◆ **Recorded information**:
***
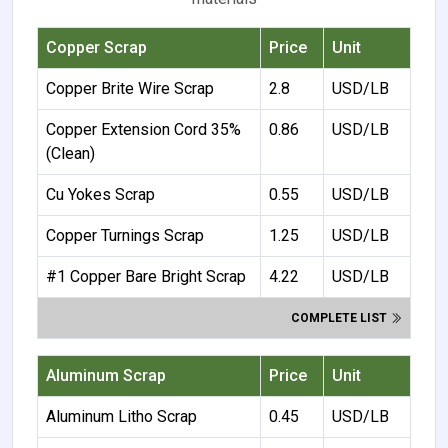
Copper Scrap
Price
Unit
Copper Brite Wire Scrap
2.8
USD/LB
Copper Extension Cord 35%
0.86
USD/LB
(Clean)
Cu Yokes Scrap
0.55
USD/LB
Copper Turnings Scrap
1.25
USD/LB
#1 Copper Bare Bright Scrap
4.22
USD/LB
COMPLETE LIST
Aluminum Scrap
Price
Unit
Aluminum Litho Scrap
0.45
USD/LB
***
◆ **Task objective**: Could you transcribe the material above exactly, keeping every picture out?

◆ **Exercise output**:
Copper Scrap
Price
Unit
Copper Brite Wire Scrap
2.8
USD/LB
Copper Extension Cord 35%
0.86
USD/LB
(Clean)
Cu Yokes Scrap
0.55
USD/LB
Copper Turnings Scrap
1.25
USD/LB
#1 Copper Bare Bright Scrap
4.22
USD/LB
COMPLETE LIST
Aluminum Scrap
Price
Unit
Aluminum Litho Scrap
0.45
USD/LB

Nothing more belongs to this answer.